TO-DO LIST:
1. In the SF cycling thread, render this sentence in Spanish: "You could do one of the epic rides mentioned above, but you would probably need to bring a bike, and you'd be gone for a day."
2. Extend the SF cycling thread, picking up right after its final line.

DOCUMENT:
□ □ □

# Upcming trip to SF: cycling related things I should check out?



## texass4 (Oct 13, 2005)

I am planning a trip to SF in about 2 months for a wedding. Since I've never been there before, I decided to make it a 5 day trip to bounce around the city a little and take in the scenery. 

The wedding and majority of the events planned are in the Nob Hill area. Are there any noteworthy shops I should visit while there? Maybe to pick up a souvenir water bottle or something?

Also, any recommendations for a nice place to have a pint, or maybe some tasty brasserie-style french food. Not much of that where I live, and I've been told that it's easy to "eat your way through" the city.


----------



## johnny99 (Apr 2, 2004)

Three things to do:
1. climb Mt. Tam
2. climb Mt. Diablo
3. climb Mt. Hamilton


----------



## junglejesus (Nov 20, 2005)

texass4 said:


> I am planning a trip to SF in about 2 months for a wedding. Since I've never been there before, I decided to make it a 5 day trip to bounce around the city a little and take in the scenery.
> 
> The wedding and majority of the events planned are in the Nob Hill area. Are there any noteworthy shops I should visit while there? Maybe to pick up a souvenir water bottle or something?
> 
> Also, any recommendations for a nice place to have a pint, or maybe some tasty brasserie-style french food. Not much of that where I live, and I've been told that it's easy to "eat your way through" the city.


 I would recomend sausalito to muiir beach to stinson beach out to point reyes and through the naciemento valley rd(spelling is way off) to fairfax and back. 

Another must do is the marin headlands climb up and over to the old missle silos.

use www.Klimb.org to view and plan your rides.


----------



## rv5869 (Oct 22, 2004)

I recommend the sand ladder on your way to the Cliff House.


----------



## SilasCL (Jun 14, 2004)

Go check out Filmore St, the big hill that was in the now defunct SF Gran Prix. The hill is still there, and quite impressive.

For that pint - go to Toronado in the Lower Haight.

Casual french food, I like Zazie's in Cole Valley.

Those are both close to my neighborhood, and probably aren't destinations in themselves, but if you're nearby you should go.

If you're looking for a short casual bike ride with the missus, rent from one of the places in the Fisherman's Wharf area, and head over the GG bridge, down to Sausalito, then on to Tiburon if you're still up for it.

You could do one of the epic rides mentioned above, but you would probably need to bring a bike, and you'd be gone for a day.

Silas


----------



## junglejesus (Nov 20, 2005)

depends on conditioning he can do the city to stinson, point reyes, fairfax and back in 3 hours or 4 hours. that is with stops.


----------



## texass4 (Oct 13, 2005)

□ □ □

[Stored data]
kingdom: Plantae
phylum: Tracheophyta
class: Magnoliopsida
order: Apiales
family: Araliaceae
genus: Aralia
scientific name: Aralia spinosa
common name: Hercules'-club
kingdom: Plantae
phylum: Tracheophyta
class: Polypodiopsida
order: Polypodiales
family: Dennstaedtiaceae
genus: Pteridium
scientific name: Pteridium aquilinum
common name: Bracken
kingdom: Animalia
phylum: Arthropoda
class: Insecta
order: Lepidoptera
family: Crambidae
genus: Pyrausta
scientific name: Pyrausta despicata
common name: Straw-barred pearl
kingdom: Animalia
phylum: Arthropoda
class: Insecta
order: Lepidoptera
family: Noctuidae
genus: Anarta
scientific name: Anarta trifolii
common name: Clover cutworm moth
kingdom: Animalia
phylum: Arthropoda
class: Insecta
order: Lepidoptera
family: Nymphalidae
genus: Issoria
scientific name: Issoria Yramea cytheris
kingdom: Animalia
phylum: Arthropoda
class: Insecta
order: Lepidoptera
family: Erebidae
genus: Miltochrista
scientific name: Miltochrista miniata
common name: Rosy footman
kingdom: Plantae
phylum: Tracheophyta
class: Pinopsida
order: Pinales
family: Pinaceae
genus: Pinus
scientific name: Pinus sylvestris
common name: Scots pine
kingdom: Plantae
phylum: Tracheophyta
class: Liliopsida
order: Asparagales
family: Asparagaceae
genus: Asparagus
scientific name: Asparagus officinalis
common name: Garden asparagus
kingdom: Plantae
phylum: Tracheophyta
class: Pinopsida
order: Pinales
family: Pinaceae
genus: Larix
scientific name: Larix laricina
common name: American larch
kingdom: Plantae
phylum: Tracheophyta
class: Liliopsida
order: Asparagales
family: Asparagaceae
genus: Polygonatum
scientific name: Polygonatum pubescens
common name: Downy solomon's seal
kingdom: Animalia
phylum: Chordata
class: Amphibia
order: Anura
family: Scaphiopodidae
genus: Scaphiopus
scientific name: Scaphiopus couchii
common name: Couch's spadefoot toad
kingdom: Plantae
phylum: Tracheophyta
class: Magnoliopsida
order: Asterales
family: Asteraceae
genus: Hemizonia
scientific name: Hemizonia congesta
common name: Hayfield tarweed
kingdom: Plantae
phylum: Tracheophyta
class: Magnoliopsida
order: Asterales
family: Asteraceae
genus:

□ □ □

RESULTS FOR THE EXERCISE:
1. Podrías hacer una de las rutas épicas mencionadas arriba, pero probablemente tendrías que traer una bicicleta y estarías fuera un día.

2.
To clarify a bit:

I'll be staying in the Nob Hill area - I assume that's pretty central?

I've heard of Toronado. Sounds like something I definitely need to check out.

Still unsure whether I'm going to bring the bike along although the mention of all the climbs is very tempting. I live in Dallas (aka the Concrete Skillet) and I only get a chance to ride real hills is when I get out of town. We have some decent rollers here, but nothing special.

I know the old lady is jazzed about seeing the wharf, so maybe I could at least compromise and rent bikes out there with her if nothing else...then again, maybe I could send her out there with the bridesmaids and head out on my own!

thanks for the tips, and keep them coming!


----------



## edlouie (Feb 22, 2005)

To have a pint/drink - there are plenty of great places, so it's hard to make a choice. If you like views of the bay bridge, Gordon Biersch, Palomino, and Chaya come to mind. For ocean views try the Cliffhouse. For the claimed birthplace of Irish coffee, head to the Buena Vista Cafe in Ghiradelli Square. 

For french cafe food - try Chapeau in the Richmond District (very neighborhoody and low key) or Chez Papa in Potrero Hill. Reservations are recommended at both. 

If you want to rent a good bike - Pacific Bikes in SOMA used to allow you to "demo" bikes for $25-35 per day. If you're used to a nice rig, it's worth checking out. 

http://pacbikes.com/index.cfm

Tip: Bring walking shoes, you'll be spending a lot of time on your feet and in taxis. 

Also, if you're into wine, it's worth taking a day detour to Napa/Sonoma.


----------



## mcjerry (Aug 2, 2005)

Rent some bicycles at Fisherman's Wharf. Pedal through the Presisio and across the Golden Gate Bridge to Sausalito. You can continue on to Tuburon and take a ferry back to the wharf area. Double back and hit the Marin Headlands, etc., etc.

If you bring your own bicycle, check out Tunitas Creek Road. I connects the coast highway (Highway #1) to Skyline (Highway #35).


----------



## ukiahb (Jan 26, 2003)

mcjerry said:


> Rent some bicycles at Fisherman's Wharf. Pedal through the Presisio and across the Golden Gate Bridge to Sausalito. You can continue on to Tuburon and take a ferry back to the wharf area. Double back and hit the Marin Headlands, etc., etc.
> 
> If you bring your own bicycle, check out Tunitas Creek Road. I connects the coast highway (Highway #1) to Skyline (Highway #35).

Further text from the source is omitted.